Friday, January 15, 2016

DIAN SOUSA



WHAT HAVE I BECOME? A TOOTHY FLESH-HUSK
LIVING FOR THE CHERRY IN A CAN OF MIXED FRUIT
OR
HOW I SPENT MY CAPITALIST SUMMER VACATION BY DIAN SOUSA


I set up my tent in a paved-over carnival of a campground,
where the trees have survived horrific operations
and can now be trained to twirl at sunset in exchange for a tablespoon of cold water.

My tent will not make it through the night.
It is surrounded by motorhomes bigger than military machinery.

There must be brilliant Gargantuans inside these unbreachable machines,
cleaning guns or playing cribbage, but I have not seen them.

I have only seen a cat and a skunk… not together.
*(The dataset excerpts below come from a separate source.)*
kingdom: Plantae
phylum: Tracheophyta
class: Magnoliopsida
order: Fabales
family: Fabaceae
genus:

When a standard-issue woman is finally deployed through the giant capsule of a door,
I dive into my tent because I am sure there will be smoke rising behind her,
and flags, and night goggles, and M16’s,

but it is just 2 o’clock in the afternoon.
She only has a People Magazine and a cocktail.

She sits in a lushly padded round chair.
The chair looks exactly like an enormous doughnut
made of radioactive orange marmalade.

When the sky dries up and starts to drop like rotting ceiling insulation,
and the flaming ocean boils over the charbroiled earth, she will eat that doughnut.
If it happens today, I hope she offers me a bite.

This mutated Venus, late stage Aphrodite, fashioned from bleach and leather,
pneumatic pistons and tiny hydro-electric drainage systems,
sees me peeking through my tent, she knows I want to touch her.

Not touch her…really, but dissect her…a little.

Ask
how long she can exist
outside of the terrifying machinery?

Ask her if she plugs in?
If she has spare parts?
And could I see them?
Could I get some to match my skin tone?

Ask her, how she is possible?

She says hello to me.
Tells me the day is nice…

As if yesterday was a lying psychopath who seemed lazy and kind of blue at first,
but then tried to burn us alive with the fragile kindling of our own borrowed money.

She says the day is nice
in a voice whose young fruit has been brutally muddled
in the hard bottom of a narrow glass and smashed through a sieve,
each luscious cell dissolved into that flat, narcotic sweetness
craved mainly by the strip mall dead.

I say hello back.
I say hello, I come in peace…sort of.

She laughs at this.
And the laugh is made of small rhinestone dog collars
and psychotropic sleeping aides the fluorescent green of anti-freeze.

I come in peace too, she says.

But I know, like me, she means pieces.


                                                            ---Dian Sousa





Dian Sousa’s third book, The Marvels Recorded In My Private Closet, was published by Big Yes Press in 2014.  She lives and surfs in Los Osos, California.